= Data supplied =
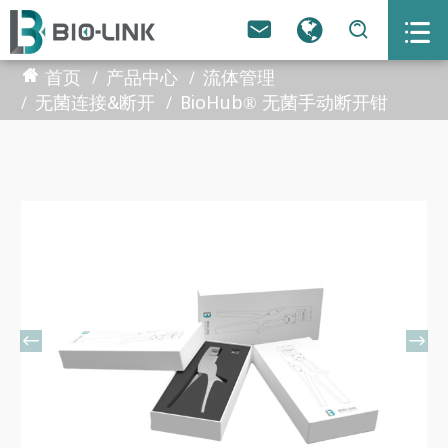



首页
产品中心
流体管理
无菌连接&断开
BioHub® 无菌手动断开钳


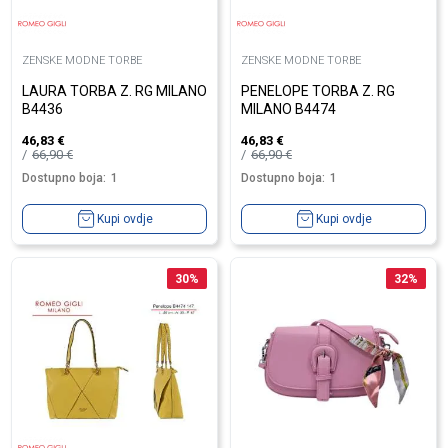
ZENSKE MODNE TORBE
ZENSKE MODNE TORBE
LAURA TORBA Z. RG MILANO
PENELOPE TORBA Z. RG
B4436
MILANO B4474
46,83
€
46,83
€
66,90
€
66,90
€
Dostupno boja:
1
Dostupno boja:
1
Kupi ovdje
Kupi ovdje
30
%
32
%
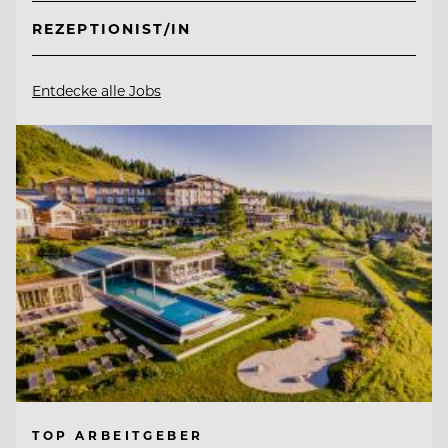
REZEPTIONIST/IN
Entdecke alle Jobs
TOP ARBEITGEBER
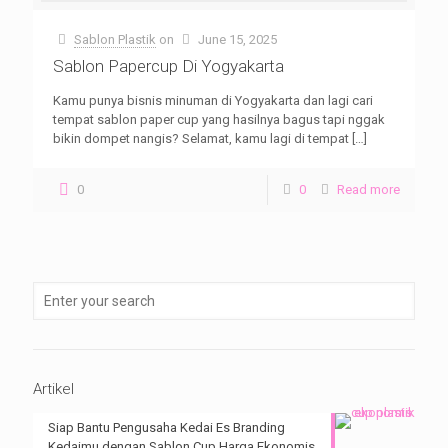
Sablon Plastik
on
June 15, 2025
Sablon Papercup Di Yogyakarta
Kamu punya bisnis minuman di Yogyakarta dan lagi cari
tempat sablon paper cup yang hasilnya bagus tapi nggak
bikin dompet nangis? Selamat, kamu lagi di tempat
[…]
0
0
Read more
Artikel
Siap Bantu Pengusaha Kedai Es Branding
Kedaimu dengan Sablon Cup Harga Ekonomis.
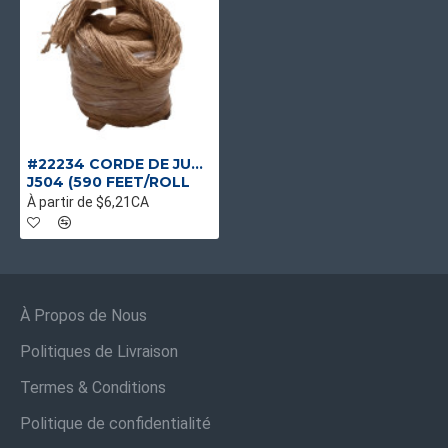
#22234 CORDE DE JUTE MULTI CORDE #28 4 PLIES 50 LBS/CONE
J504 (590 FEET/ROLL
À partir de $6,21CA
À Propos de Nous
Politiques de Livraison
Termes & Conditions
Politique de confidentialité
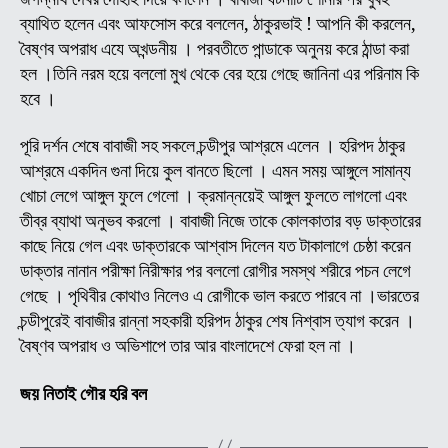
-১৪
ব্যাথিত হলেন এবং আফসোস করে বললেন, ঠাকুরভাই ! আপনি কী করলেন,
বৈষ্ণব অপরাধ এযে অখন্ডনীয় । পরবতীতে পান্ডাকে অনুনয় করে ঠান্ডা করা
হল ।তিনি নরম হয়ে বললো মুখ থেকে বের হয়ে গেছে জানিনা এর পরিনাম কি
হবে ।
পূরি দর্শন শেষে বাবাজী সহ সকলে চন্ডীপুর আশ্রমে এলেন । হরিপদ ঠাকুর
আশ্রমে একদিন গুনা দিয়ে কুল বানতে ছিলো । এমন সময় আঙ্গুলে সামান্য
খোচা লেগে আঙ্গুল ফুলে গেলো । ক্রমান্নয়েই আঙ্গুল ফুলতে লাগলো এবং
তীব্র ব্যাথা অনুভব করলো । বাবাজী নিজে তাকে কোলকাতার বড় ডাক্তারের
কাছে নিয়ে গেল এবং ডাক্তারকে আশ্বাস দিলেন যত টাকালাগে চেষ্ঠা করেন
ডাক্তার নানান পরীক্ষা নিরীক্ষার পর বললো রোগীর সমস্থ শরীরে পচন লেগে
গেছে । পৃথিবীর কোথাও নিলেও এ রোগীকে ভাল করতে পারবে না ।ভারতের
চন্ডীপুরেই বাবাজীর রান্না সহকারী হরিপদ ঠাকুর শেষ নিশ্বাস ত্যাগ করেন ।
বৈষ্ণব অপরাধ ও অভিশাপে তার আর বাংলাদেশে ফেরা হল না ।
জয় নিতাই গৌর হরি বল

= Task prompt =
The word "MILANO" appears in some of the lines above. Copy those lines.

= Your solution =
LAURA TORBA Z. RG MILANO
MILANO B4474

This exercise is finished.